Night Clubs Are a Lie
I’ve never been to the club in your selfie
Hanging out with some people, a friend’s birthday party. ‘Round about midnight, some have a plan to go hit a club, and they ask me if I’m coming. Nope, I’m heading home. Thanks for the invite, though.
They ask a couple times, not because they aren’t sure about my commitment to going home, but just as an encouragement to reconsider. Could be fun.
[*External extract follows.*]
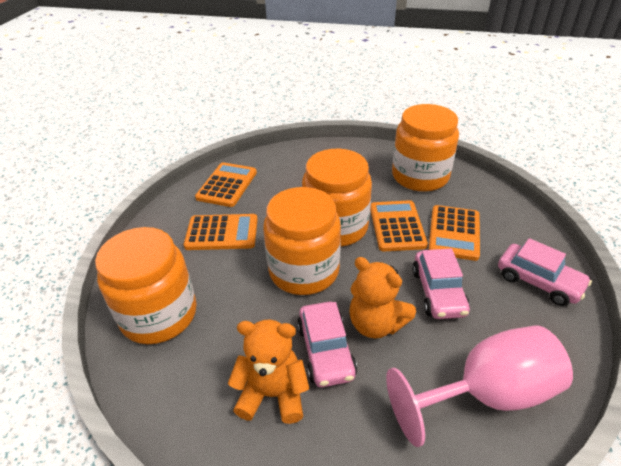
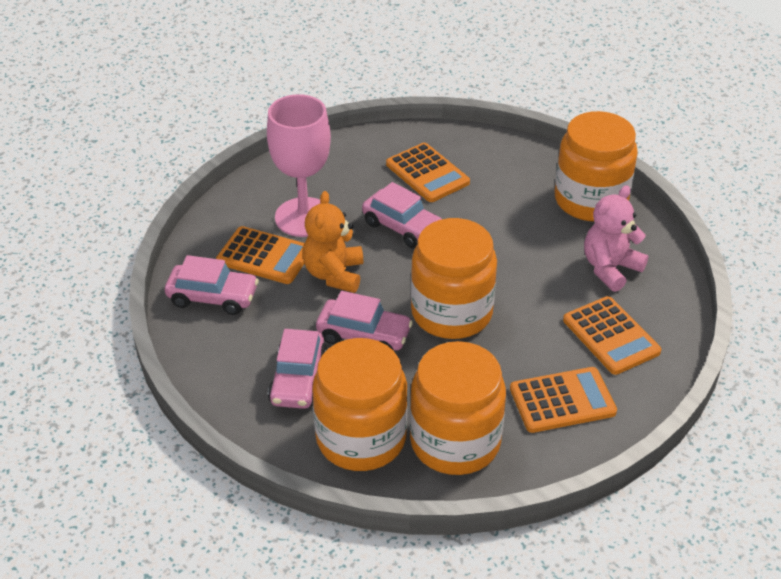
orange teddy bear: [228,319,309,424] [349,257,416,338] = 2 -> [303,191,363,293] = 1
pink car: [297,302,357,387] [412,248,470,319] [498,238,592,306] = 3 -> [165,255,259,315] [268,329,327,409] [316,291,413,351] [362,182,442,248] = 4
pink teddy bear: none = 0 -> [584,185,648,292] = 1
But no, I’m going home. And I joke that I’m old and tired. But that’s not really it. I’m not particularly sleepy or anything. If anything, I’m a bit wired from all the socializing I’ve done up to then. I’ll probably go home, pour myself a bowl of cereal, play Batman: Arkham Knight a little bit, maybe watch some Netflix, and probably scroll through Reddit in bed before finally going to sleep. I won’t be asleep for another two hours or more, plenty of time in which I could have gone to the club to find out if it’s worth staying up until daylight hours.
Given that sometimes I lie in bed and stare at the ceiling, wondering if I’ve made some wrong choices that have led me to live alone, taking the less social option seems counter to some of my more general life ambitions. Although I’ve gotten better in recent years at cultivating friendships that keep me afloat, I could definitely stand to meet some more people.